[Saved data entries]
"""

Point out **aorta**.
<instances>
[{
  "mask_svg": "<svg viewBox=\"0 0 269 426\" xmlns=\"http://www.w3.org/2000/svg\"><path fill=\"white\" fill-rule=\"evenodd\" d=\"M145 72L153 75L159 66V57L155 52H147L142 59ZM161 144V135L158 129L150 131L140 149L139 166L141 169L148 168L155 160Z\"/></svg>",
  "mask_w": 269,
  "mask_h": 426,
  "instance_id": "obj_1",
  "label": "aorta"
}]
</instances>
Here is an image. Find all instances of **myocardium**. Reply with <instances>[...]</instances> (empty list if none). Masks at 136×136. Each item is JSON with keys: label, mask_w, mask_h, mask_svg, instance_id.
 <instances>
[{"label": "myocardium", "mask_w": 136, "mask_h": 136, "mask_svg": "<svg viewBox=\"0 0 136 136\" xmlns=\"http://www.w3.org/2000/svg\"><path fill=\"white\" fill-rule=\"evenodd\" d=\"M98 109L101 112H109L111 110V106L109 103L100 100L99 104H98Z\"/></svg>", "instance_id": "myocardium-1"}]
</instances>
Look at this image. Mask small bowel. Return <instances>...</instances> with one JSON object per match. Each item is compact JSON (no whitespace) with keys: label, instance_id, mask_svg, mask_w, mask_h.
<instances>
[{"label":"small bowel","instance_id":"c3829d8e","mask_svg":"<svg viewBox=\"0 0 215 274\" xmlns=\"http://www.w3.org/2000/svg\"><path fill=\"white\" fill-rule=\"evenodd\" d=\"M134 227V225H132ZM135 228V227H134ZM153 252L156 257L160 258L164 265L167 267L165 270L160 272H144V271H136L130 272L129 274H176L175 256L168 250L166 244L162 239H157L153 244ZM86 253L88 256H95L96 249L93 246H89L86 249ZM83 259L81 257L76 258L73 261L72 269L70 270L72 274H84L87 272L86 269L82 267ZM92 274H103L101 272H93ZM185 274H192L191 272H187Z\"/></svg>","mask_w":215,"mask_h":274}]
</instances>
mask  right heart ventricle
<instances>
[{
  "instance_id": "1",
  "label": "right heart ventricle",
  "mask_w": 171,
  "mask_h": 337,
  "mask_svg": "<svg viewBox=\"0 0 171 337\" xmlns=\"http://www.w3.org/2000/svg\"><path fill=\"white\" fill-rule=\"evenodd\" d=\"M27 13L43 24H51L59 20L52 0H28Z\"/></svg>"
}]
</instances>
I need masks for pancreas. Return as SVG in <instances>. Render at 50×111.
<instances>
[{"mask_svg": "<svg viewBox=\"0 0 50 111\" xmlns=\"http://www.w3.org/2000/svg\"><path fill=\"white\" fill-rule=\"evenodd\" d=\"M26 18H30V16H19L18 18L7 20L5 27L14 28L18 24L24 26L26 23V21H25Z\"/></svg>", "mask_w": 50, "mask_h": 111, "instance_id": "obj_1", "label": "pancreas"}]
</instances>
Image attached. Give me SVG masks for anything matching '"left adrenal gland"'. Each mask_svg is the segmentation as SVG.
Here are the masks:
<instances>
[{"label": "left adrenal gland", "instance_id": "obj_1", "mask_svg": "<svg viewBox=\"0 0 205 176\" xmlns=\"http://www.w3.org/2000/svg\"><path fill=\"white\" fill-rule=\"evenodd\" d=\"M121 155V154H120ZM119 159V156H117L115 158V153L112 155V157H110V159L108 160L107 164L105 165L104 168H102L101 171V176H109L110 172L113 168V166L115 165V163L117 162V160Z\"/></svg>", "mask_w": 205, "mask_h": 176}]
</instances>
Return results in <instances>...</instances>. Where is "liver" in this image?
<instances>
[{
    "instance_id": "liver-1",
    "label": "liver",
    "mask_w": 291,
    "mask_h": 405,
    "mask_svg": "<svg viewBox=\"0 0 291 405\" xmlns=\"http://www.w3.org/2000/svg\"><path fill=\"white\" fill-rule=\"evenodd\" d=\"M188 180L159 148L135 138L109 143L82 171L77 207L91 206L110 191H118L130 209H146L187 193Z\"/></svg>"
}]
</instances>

"""

### WHAT TO PRODUCE:
Could you retype every line of the records above with no changes at all?

### SOLUTION FOR THIS PROBLEM:
Point out **aorta**.
<instances>
[{
  "mask_svg": "<svg viewBox=\"0 0 269 426\" xmlns=\"http://www.w3.org/2000/svg\"><path fill=\"white\" fill-rule=\"evenodd\" d=\"M145 72L153 75L159 66V57L155 52H147L142 59ZM161 144V135L158 129L150 131L140 149L139 166L141 169L148 168L155 160Z\"/></svg>",
  "mask_w": 269,
  "mask_h": 426,
  "instance_id": "obj_1",
  "label": "aorta"
}]
</instances>
Here is an image. Find all instances of **myocardium**. Reply with <instances>[...]</instances> (empty list if none). Masks at 136×136. Each item is JSON with keys: label, mask_w, mask_h, mask_svg, instance_id.
 <instances>
[{"label": "myocardium", "mask_w": 136, "mask_h": 136, "mask_svg": "<svg viewBox=\"0 0 136 136\" xmlns=\"http://www.w3.org/2000/svg\"><path fill=\"white\" fill-rule=\"evenodd\" d=\"M98 109L101 112H109L111 110V106L109 103L100 100L99 104H98Z\"/></svg>", "instance_id": "myocardium-1"}]
</instances>
Look at this image. Mask small bowel. Return <instances>...</instances> with one JSON object per match. Each item is compact JSON (no whitespace) with keys: label, instance_id, mask_svg, mask_w, mask_h.
<instances>
[{"label":"small bowel","instance_id":"c3829d8e","mask_svg":"<svg viewBox=\"0 0 215 274\" xmlns=\"http://www.w3.org/2000/svg\"><path fill=\"white\" fill-rule=\"evenodd\" d=\"M134 227V225H132ZM135 228V227H134ZM153 252L156 257L160 258L164 265L167 267L165 270L160 272H144V271H136L130 272L129 274H176L175 256L168 250L166 244L162 239H157L153 244ZM86 253L88 256H95L96 249L93 246H89L86 249ZM83 259L81 257L76 258L73 261L72 269L70 270L72 274H84L87 272L86 269L82 267ZM92 274H103L101 272H93ZM185 274H192L191 272H187Z\"/></svg>","mask_w":215,"mask_h":274}]
</instances>
mask  right heart ventricle
<instances>
[{
  "instance_id": "1",
  "label": "right heart ventricle",
  "mask_w": 171,
  "mask_h": 337,
  "mask_svg": "<svg viewBox=\"0 0 171 337\" xmlns=\"http://www.w3.org/2000/svg\"><path fill=\"white\" fill-rule=\"evenodd\" d=\"M27 13L43 24H51L59 20L52 0H28Z\"/></svg>"
}]
</instances>
I need masks for pancreas. Return as SVG in <instances>. Render at 50×111.
<instances>
[{"mask_svg": "<svg viewBox=\"0 0 50 111\" xmlns=\"http://www.w3.org/2000/svg\"><path fill=\"white\" fill-rule=\"evenodd\" d=\"M26 18H30V16H19L18 18L7 20L5 27L14 28L18 24L24 26L26 23V21H25Z\"/></svg>", "mask_w": 50, "mask_h": 111, "instance_id": "obj_1", "label": "pancreas"}]
</instances>
Image attached. Give me SVG masks for anything matching '"left adrenal gland"'. Each mask_svg is the segmentation as SVG.
Here are the masks:
<instances>
[{"label": "left adrenal gland", "instance_id": "obj_1", "mask_svg": "<svg viewBox=\"0 0 205 176\" xmlns=\"http://www.w3.org/2000/svg\"><path fill=\"white\" fill-rule=\"evenodd\" d=\"M121 155V154H120ZM119 159V156H117L115 158V153L112 155V157H110V159L108 160L107 164L105 165L104 168H102L101 171V176H109L110 172L113 168V166L115 165V163L117 162V160Z\"/></svg>", "mask_w": 205, "mask_h": 176}]
</instances>
Return results in <instances>...</instances>. Where is "liver" in this image?
<instances>
[{
    "instance_id": "liver-1",
    "label": "liver",
    "mask_w": 291,
    "mask_h": 405,
    "mask_svg": "<svg viewBox=\"0 0 291 405\" xmlns=\"http://www.w3.org/2000/svg\"><path fill=\"white\" fill-rule=\"evenodd\" d=\"M188 180L159 148L135 138L109 143L82 171L77 207L91 206L110 191H118L130 209H146L187 193Z\"/></svg>"
}]
</instances>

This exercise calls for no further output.